Ne İstiyorsunuz?
Doğdunuz, büyüdünüz. Bir işiniz, bir yaşamınız var; hala sahip olduğunuzu zannettiğiniz. Ama hala arıyorsunuz.
Neyi? Neden? Niçin?
Hala arıyorsunuz değil mi? Yorulmadınız mı; kendinizi “gizemli ve bulunacak saklı bir define “ gibi düşünmekten? Artık anne kucağı, baba ocağı bitti. Çocukken sokaklarda oynadığınız oyunlar, camilerde dağıtılan akide şekeri ve üzerinde lokum olan gogilleriniz, komşunuz Arife teyzenin verdiği margarin sürülmüş ekmek dilimi, konu komşu; evde sarılmış zeytinyağlı dolmalarla gittiğiniz yazlık sinemalar yok artık.
Çok kitaplar okudunuz. Çocuk klasiklerini çoktan aştınız. Çizgi romanlar zaten sizin heyecanınızdı. Sinemalardan bahsetmiyorum. O sizlerin, şimdi Real 3D denilen hayatınızdı, HD yokken siyah-beyaz camlarda. Çakıl taşları dolu zeminde ince teller ile bağlanmış ve maviye boyanmış tahta sandalyelerde üşüyerek izlediğiniz yazlık sinema tatları kalmadı değil mi artık. Gri çekirdek çıtırtıları ile üşümediğin ama kollarınızın pütür pütür olduğu, içeceğin bir gazoz ve sonrasında Alaska-Frigo sesiyle anımsadığın anıların…

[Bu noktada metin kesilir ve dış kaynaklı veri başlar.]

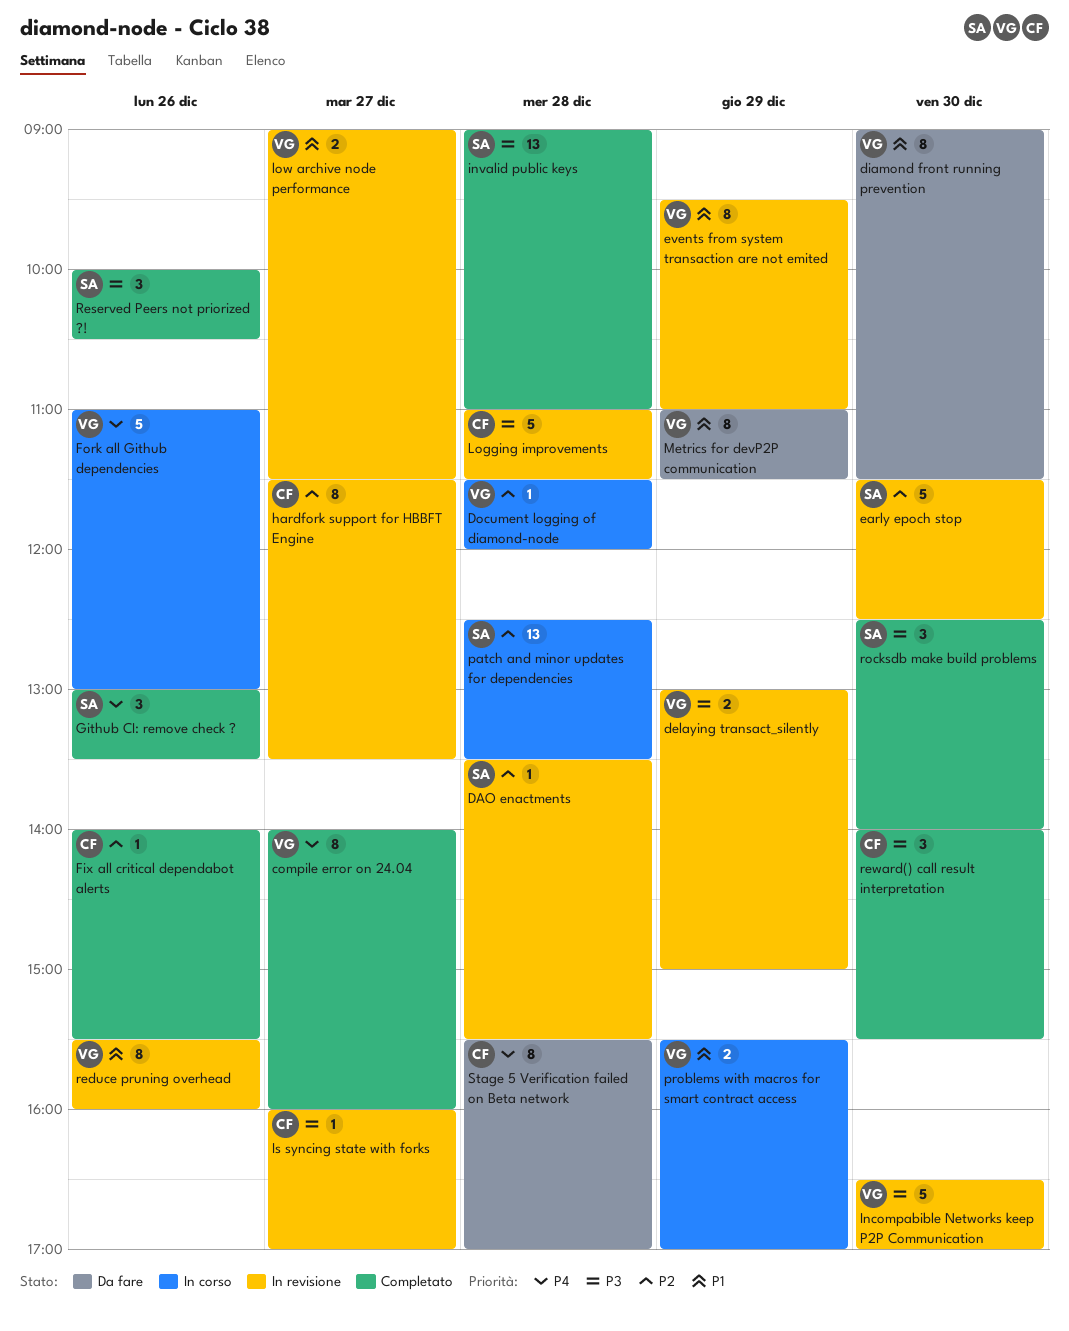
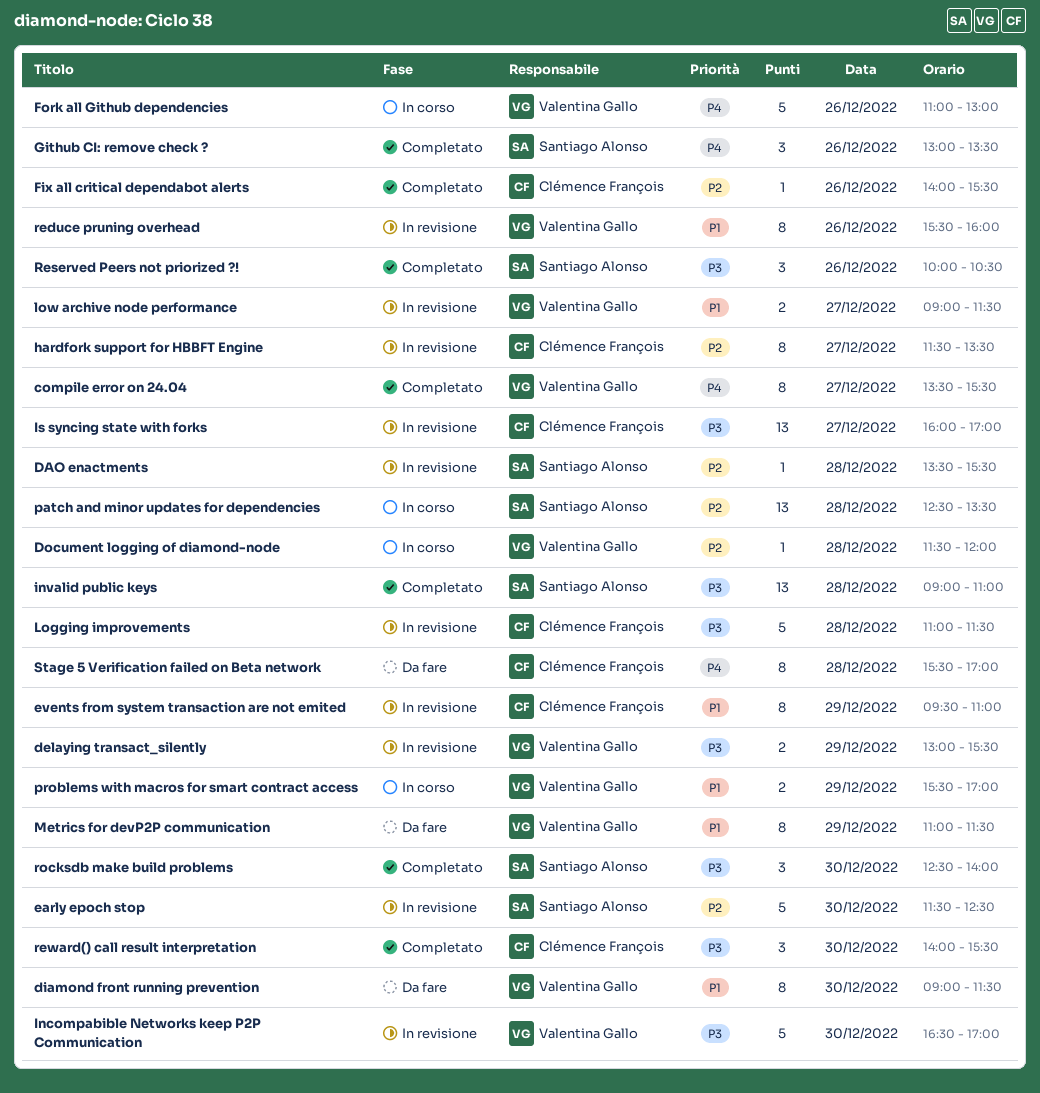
compile error on 24.04, begins: 14:00 -> 13:30
compile error on 24.04, ends: 16:00 -> 15:30
delaying transact_silently, ends: 15:00 -> 15:30
events from system transaction are not emited, owner: Valentina Gallo -> Clémence François
Is syncing state with forks, estimate: 1 -> 13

Bazen ıslıklarla bazen gözyaşlarıyla bazen de mutlu ve güçlü alkış sesleriyle son bulan filmler ve geride kalan hatıralar.
Sorarım size! Ne kaldı sizde, şimdi hatırlayacağınız?
Varsa, yazın!
Anlayamadığım ve imla hatası yapıldığını zanettiğim yazınınızı, birazcık anlaşılır hale getirerek yayınladım. Size de; bu yorumunuzla, neyi anlatmak istediğinizi açıklamak kalıyor. Saygılarımla.
aftan dede para saysam, sattı bana çoçukluğumu.
artık ne yaşım var nede adım:))))
Bu yoruma, yorum yapacak yorum bulamadım.
Bize kalan;
Bir klavye bir maus…Gerisi teferruat.